Charles Harlan, Ishtar, courtesy Venus Over Manhattan, New York
Charles Harlan, Ishtar, courtesy Venus Over Manhattan, New York

The oven is on and its door is wide open here at ArtReview, New York. No, we’re not trying to kill ourselves – not yet – we’re just trying to stay warm. If there was ever a good way to get rid of the artworld (we’re talking to you, Pamela M. Lee), extreme cold certainly does the trick – or at least, suppresses it for a blissful few months. The harsh reality, of course, is that the artworld carries on, even in the dead of winter. So in the spirit of good will – and fighting off hypothermia – ArtReview has found four shows in the city worth going out for.

Whitney Claflin, Crows, Real Fine Arts, through 16 February

Made mostly of oil and enamel on dead-stock, pre-fabricated surfaces – but often including spills of wine, drops of wax, or smudges of eyeshadow in their compositions – the paintings in Whitney Claflin’s Crows are the most ethereal kind, with lines swooping and pooling into erratic tufts, and hazy shades of colour forming round blobs, as if they’d been applied when the artist was a tad tipsy – in a good way. They’re most redolent of someone like Albert Oehlen, but the marks are so unfettered they could be made by anyone, which is their charm.

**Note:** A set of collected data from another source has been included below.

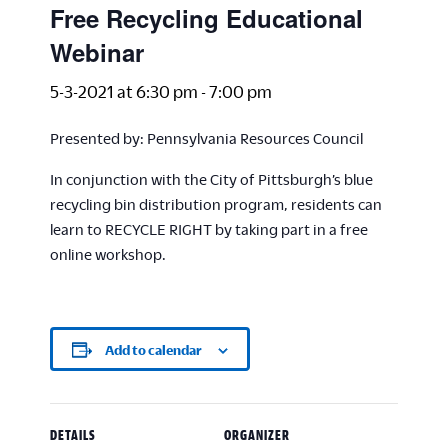
Free Recycling Educational
Webinar
5-3-2021 at 6:30 pm
-
7:00 pm
Presented by: Pennsylvania Resources Council
In conjunction with the City of Pittsburgh’s blue
recycling bin distribution program, residents can
learn to RECYCLE RIGHT by taking part in a free
online workshop.
Add to calendar
DETAILS
ORGANIZER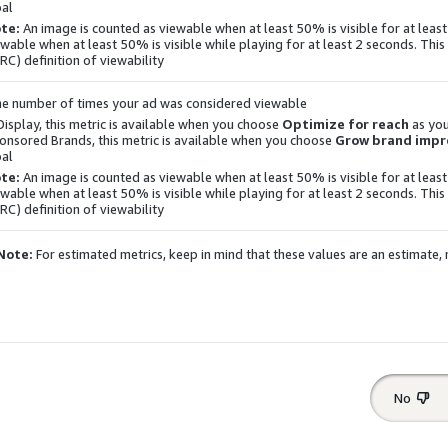
al.
te:
An image is counted as viewable when at least 50% is visible for at least
ewable when at least 50% is visible while playing for at least 2 seconds. This 
RC) definition of viewability.
e number of times your ad was considered viewable.
Display
, this metric is available when you choose
Optimize for reach
as you
onsored Brands, this metric is available when you choose
Grow brand impre
al.
te:
An image is counted as viewable when at least 50% is visible for at least
ewable when at least 50% is visible while playing for at least 2 seconds. This 
RC) definition of viewability.
Note:
For estimated metrics, keep in mind that these values are an estimate
No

Park McArthur, Ramps, Essex Street, through 23 February

Unless you’re disabled, or have friends who are, it’s likely you’ve never noticed the state of wheelchair ramps around the city. Here, they’ve been collected by Park McArthur from downtown galleries and museums. Arranged flat and in fetchingly ad hoc pattern on the floor, they provide an interesting indictment of arts institutions – though indictment may be too strong a word. Tattered and DIY, Essex Street’s two ramps make a failing grade, while the Whitney ISP’s, by comparison, makes the case that ‘a Marxist boot camp’ only want the best. If anything, the show offers a uniquely revealing litmus test of how well certain spaces accommodate artists’ needs.

Wade Guyton, Petzel Gallery, through 22 February

For his first show at Petzel Gallery in seven years – and perhaps the biggest solo showing of his work since that big Whitney survey (in 2012) – Guyton has altered a digital file from several years ago, one used to print his trademark black monochromes, enlarging it to fit a bigger Epson printer. Feeding linen into it, he’s stretched the fabric horizontally to exactly fit the width of the gallery’s walls. Monumental in scale, the imperfect swaths of black-and-white monochromes, in their blank purity become an almost spiritual experience.

Charles Harlan, Ishtar, Venus Over Manhattan, 12 February – 22 March

Adept at making the most ordinary, industrial materials into striking statements about collective cultural values – such as bathroom counters and vinyl siding taken thrillingly out of context – Charles Harlan is taking over avant-garde, Upper East Side hotspot Venus Over Manhattan (a geographical paradox, if ever there was one), where visitors will be greeted by a ten-foot, roll-down gate, before being forced to navigate a claustrophobic passageway formed from an ‘endless wall of corrugated steel’, as Harlan puts it. Together, they’ll form an urban environment gone ominously awry.